Madoff Victims Out To Help Others Avoid Their Fate

One year ago today, Bernie Madoff was sentenced to 150 years in prison. The former money manager is banished for the rest of his life to a medium security prison in North Carolina for masterminding a $65 billion dollar Ponzi scheme.

And while Madoff is now behind bars, a group of his victims has come forward to tell their stories in hopes of saving others from their fate.

The Club No One Wanted To Join
CNBC
The Club No One Wanted To Join

"We wanted to keep the story alive because Congress hasn't made the changes necessary to protect the average American investors," said Tim Murray.

Murray is one of twenty nine Madoff victims who share their story in a new book titled "The Club No One Wanted to Join - Madoff Victims in Their Own Words (Massachusetts School of Law Press).

Murray joined a number of other victims who gathered outside Madoff's former offices in the Lipstick Building on New York City's Third Avenue today to promote the book.

"So part of the reason for writing this book is to tell the American people we look like everybody else, we're nobody, we're anybody, we are you and frankly this could easily happen to you," said Madoff victim Michael Devita. "You're not protected."

The victims who spoke with CNBC expressed their frustration with the Securities Exchange Commission (SEC), which failed to detect the fraud despite numerous warnings.

They are also angry with the Securities Investor Protection Corporation (SIPC), a government backed agency set up to provide up to $500,000 per account for investors of failed brokerage funds, and SIPC trustee Irving Picard. They allege both have been slow to help many victims who found themselves penniless.

Charged with distributing recovered Madoff funds to the victims, as of June 25th, Picard had received 13,041 claims on Madoff accounts and has denied more than 10,000 of those claims. The 2,145 claims allowed by Picard seek the return of $5.5 billion dollars. So far SIPC's covered $702.8 million of those claims or about 7.5% of the total allowed claims.
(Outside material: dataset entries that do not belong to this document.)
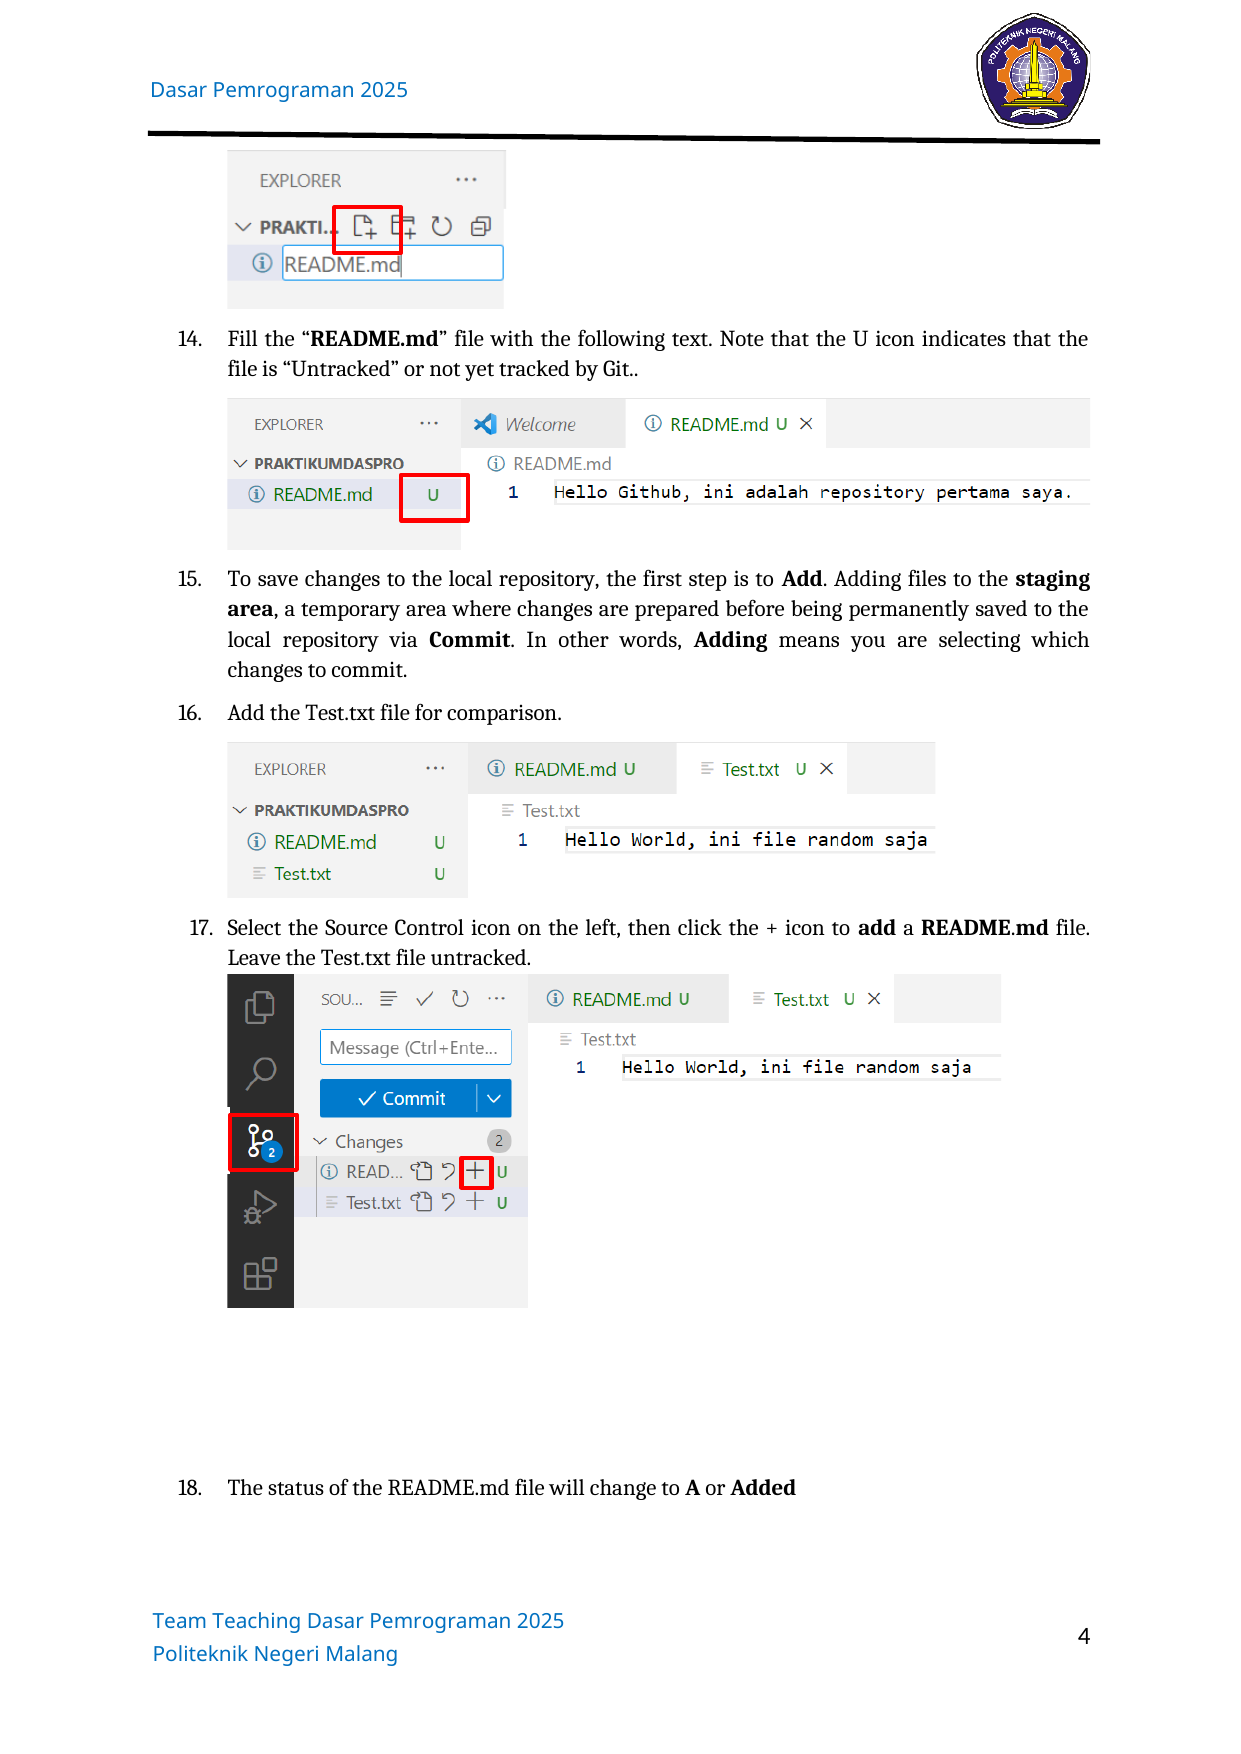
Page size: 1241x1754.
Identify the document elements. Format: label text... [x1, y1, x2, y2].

picture [227, 742, 936, 898]
list Fill the “README.md” file with the following text. Note that the U icon indicates that the file is “Untracked” or not yet tracked by Git.. [178, 325, 1090, 382]
picture [227, 974, 1002, 1308]
list The status of the README.md file will change to A or Added [178, 1475, 1090, 1501]
picture [227, 150, 507, 309]
list Add the Test.txt file for comparison. [178, 699, 1090, 726]
picture [227, 398, 1091, 550]
list Select the Source Control icon on the left, then click the + icon to add a README.md file. Leave the Test.txt file untracked. [190, 914, 1090, 971]
list To save changes to the local repository, the first step is to Add. Adding files to the staging area, a temporary area where changes are prepared before being permanently saved to the local repository via Commit. In other words, Adding means you are selecting which changes to commit. [178, 566, 1090, 683]
picture [976, 13, 1091, 129]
A March 31, 2010 report shows Picard has filed fourteen suits seeking to recover $14.8 billion from various feeder funds that funneled money from Madoff, Madoff family members and other parties. So far, Picard's efforts have netted $1.5 billion in funds to be distributed to the victims.
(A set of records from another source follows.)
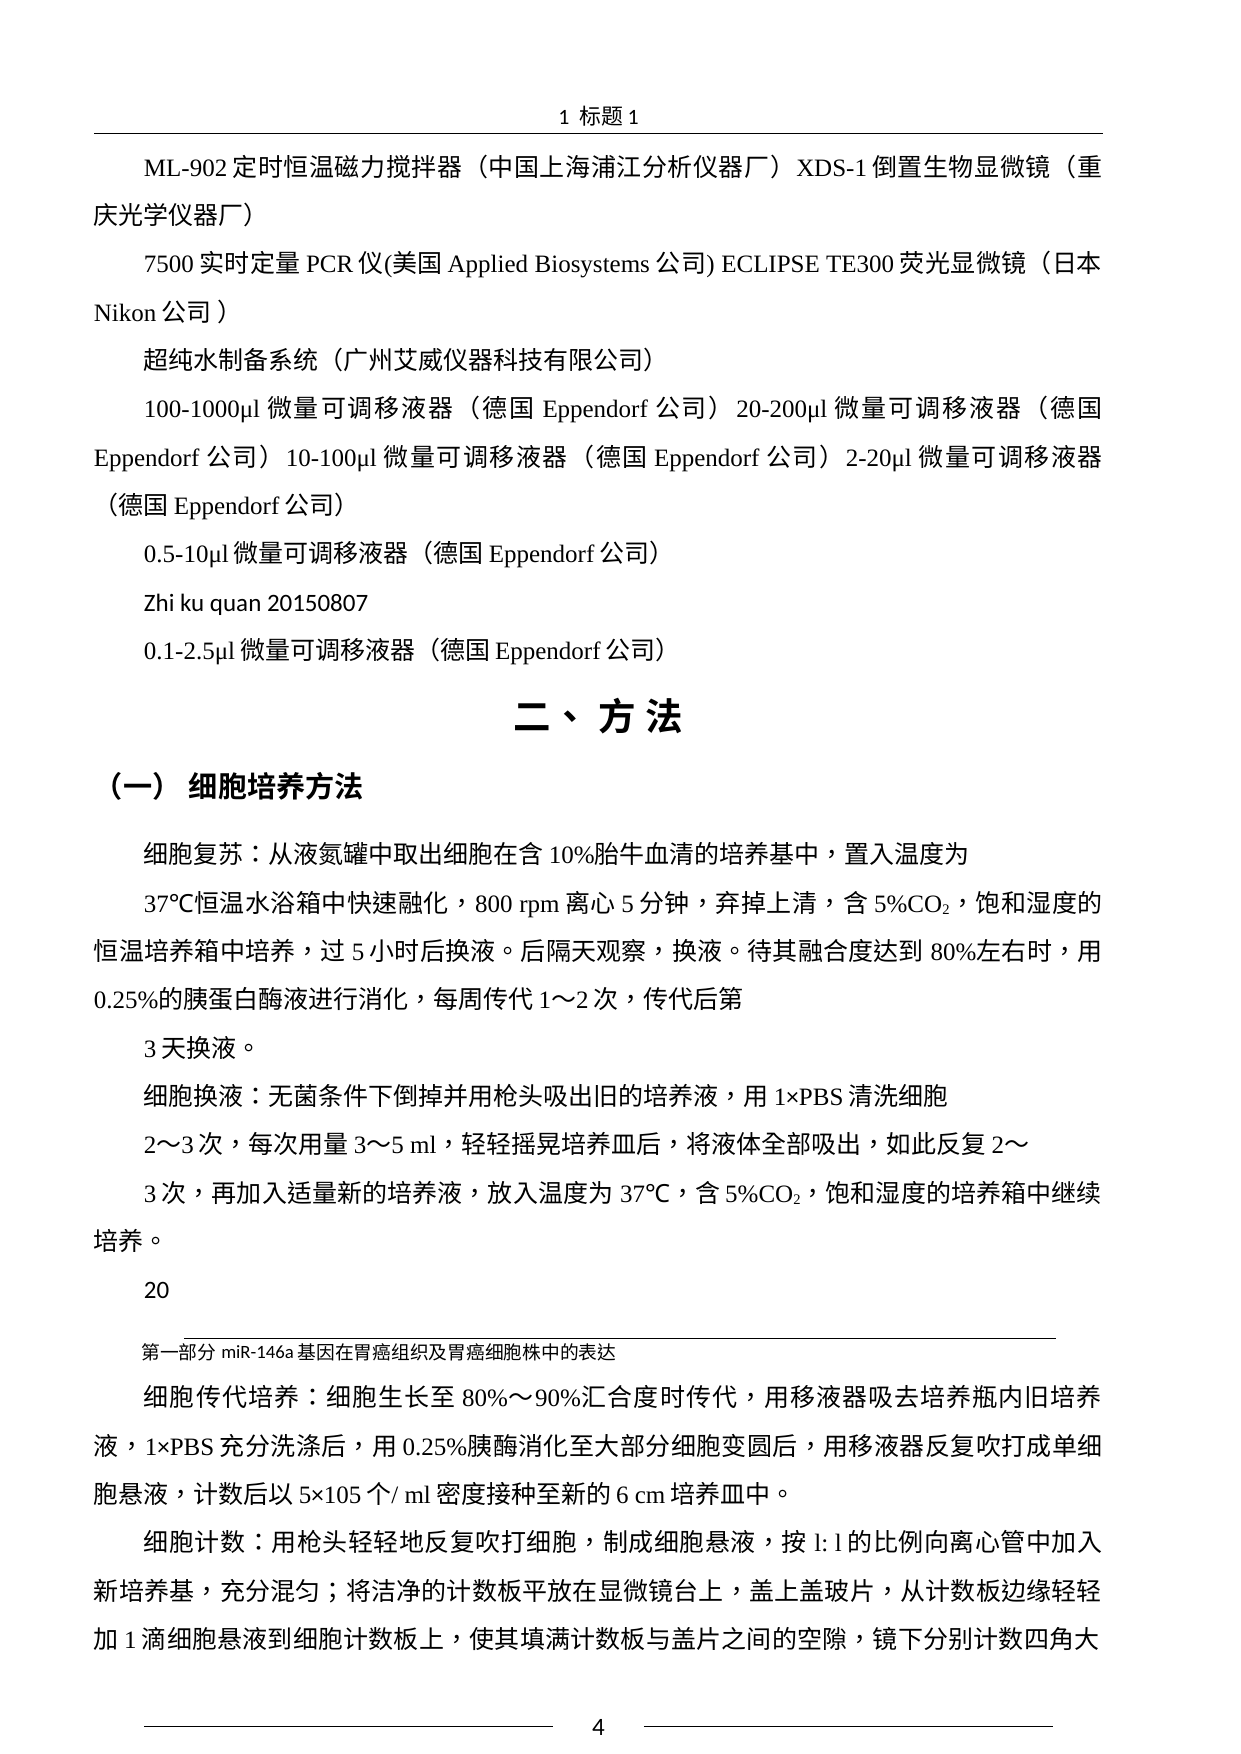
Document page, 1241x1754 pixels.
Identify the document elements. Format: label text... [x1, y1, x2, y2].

text 7500实时定量PCR仪(美国Applied Biosystems公司) ECLIPSE TE300荧光显微镜（日本Nikon公司 ） [94, 231, 1103, 327]
text 2～3次，每次用量3～5 ml，轻轻摇晃培养皿后，将液体全部吸出，如此反复2～ [94, 1112, 1103, 1160]
text 第一部分 miR-146a基因在胃癌组织及胃癌细胞株中的表达 [94, 1305, 1103, 1365]
text Zhi ku quan 20150807 [94, 569, 1103, 617]
text 超纯水制备系统（广州艾威仪器科技有限公司） [94, 327, 1103, 376]
text 0.1-2.5μl微量可调移液器（德国Eppendorf公司） [94, 617, 1103, 666]
text 37℃恒温水浴箱中快速融化，800 rpm离心5分钟，弃掉上清，含5%CO2，饱和湿度的恒温培养箱中培养，过5小时后换液。后隔天观察，换液。待其融合度达到80%左右时，用0.25%的胰蛋白酶液进行消化，每周传代1～2次，传代后第 [94, 870, 1103, 1015]
text 0.5-10μl微量可调移液器（德国Eppendorf公司） [94, 521, 1103, 569]
text 100-1000μl微量可调移液器（德国Eppendorf公司）20-200μl微量可调移液器（德国Eppendorf公司）10-100μl微量可调移液器（德国Eppendorf公司）2-20μl微量可调移液器（德国Eppendorf公司） [94, 376, 1103, 521]
text 3次，再加入适量新的培养液，放入温度为37℃，含5%CO2，饱和湿度的培养箱中继续培养。 [94, 1160, 1103, 1257]
text 细胞复苏：从液氮罐中取出细胞在含10%胎牛血清的培养基中，置入温度为 [94, 822, 1103, 870]
text ML-902定时恒温磁力搅拌器（中国上海浦江分析仪器厂）XDS-1倒置生物显微镜（重庆光学仪器厂） [94, 134, 1103, 231]
text 20 [94, 1257, 1103, 1305]
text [94, 1510, 1103, 1655]
subtitle 二、 方 法 [94, 690, 1103, 742]
text 细胞传代培养：细胞生长至80%～90%汇合度时传代，用移液器吸去培养瓶内旧培养液，1×PBS充分洗涤后，用0.25%胰酶消化至大部分细胞变圆后，用移液器反复吹打成单细胞悬液，计数后以5×105个/ ml密度接种至新的6 cm培养皿中。 [94, 1365, 1103, 1510]
text 3天换液。 [94, 1015, 1103, 1063]
text 细胞换液：无菌条件下倒掉并用枪头吸出旧的培养液，用1×PBS清洗细胞 [94, 1063, 1103, 1112]
subtitle （一） 细胞培养方法 [94, 766, 1103, 806]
Still, some like Murray have not received any money in the last 18 months, and Murray says that the greatest frustration he's felt has come with working with Picard who told him a year after he filed his claim, he was denied SIPC insurance.

Picard declined comment for this story.

Along with SIPC and the SEC, DeVita claims state and the federal government have been dragging their feet returning taxes paid by victims on false profits.
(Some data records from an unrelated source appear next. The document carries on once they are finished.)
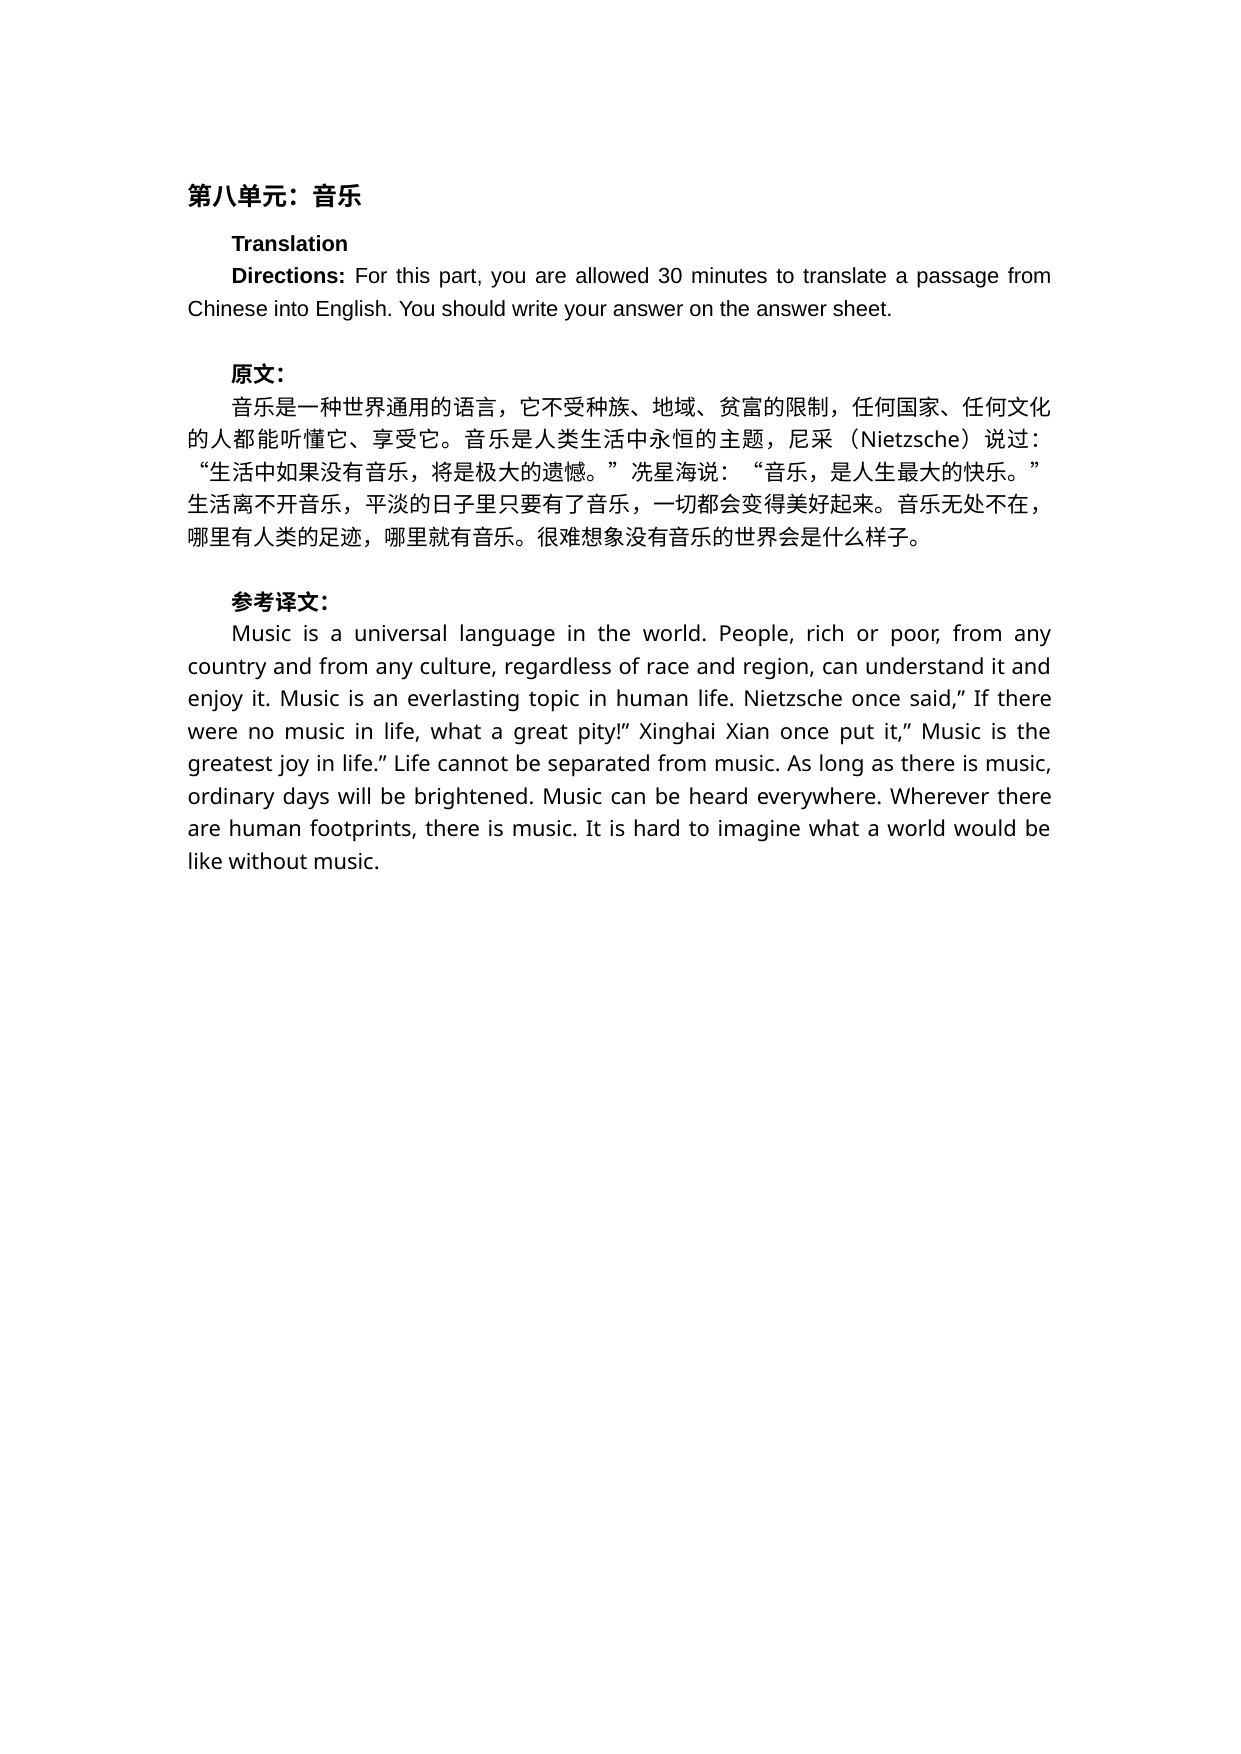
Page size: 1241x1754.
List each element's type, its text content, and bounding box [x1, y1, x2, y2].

text 音乐是一种世界通用的语言，它不受种族、地域、贫富的限制，任何国家、任何文化的人都能听懂它、享受它。音乐是人类生活中永恒的主题，尼采（Nietzsche）说过：“生活中如果没有音乐，将是极大的遗憾。”冼星海说：“音乐，是人生最大的快乐。”生活离不开音乐，平淡的日子里只要有了音乐，一切都会变得美好起来。音乐无处不在，哪里有人类的足迹，哪里就有音乐。很难想象没有音乐的世界会是什么样子。 [187, 389, 1053, 552]
text 第八单元：音乐 [187, 162, 1053, 227]
text Music is a universal language in the world. People, rich or poor, from any country and from any culture, regardless of race and region, can understand it and enjoy it. Music is an everlasting topic in human life. Nietzsche once said,” If there were no music in life, what a great pity!” Xinghai Xian once put it,” Music is the greatest joy in life.” Life cannot be separated from music. As long as there is music, ordinary days will be brightened. Music can be heard everywhere. Wherever there are human footprints, there is music. It is hard to imagine what a world would be like without music. [187, 617, 1053, 877]
text Translation [187, 227, 1053, 259]
text Directions: For this part, you are allowed 30 minutes to translate a passage from Chinese into English. You should write your answer on the answer sheet. [187, 259, 1053, 324]
text 原文： [187, 357, 1053, 389]
text 参考译文： [187, 584, 1053, 617]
"We are attempting to recover taxes paid on that from both the state and local governments. Both of those institutions have collected taxes for decades that were collected as a result of a crime," DeVita said. "Its almost impossible to perform any kind of restitutions based on those falsified 1099s."

The IRSdeclined comment on individual Madoff cases and did not respond to questions asking how much, if any money, it's returned to Madoff victims.

The investigation into the history's biggest Ponzi scheme continues more than a year and a half after Madoff confessed to the crime in New York City. Recently, federal prosecutors in New York City filed civil lawsuits against two Madoff aides Annette Bongiorno and JoAnn Crupi.

The suits allege both women "knowingly perpetuated" the decades long scheme and seeks to recover a combined $5 million in assets from them.

Madoff's former CFO Frank DiPascali was recently released on bail, pending his sentencing. Considered Madoff's right hand man, DiPascali's been in custody since August of 2009 after pleading guilty to ten counts including securities fraud and money laundering.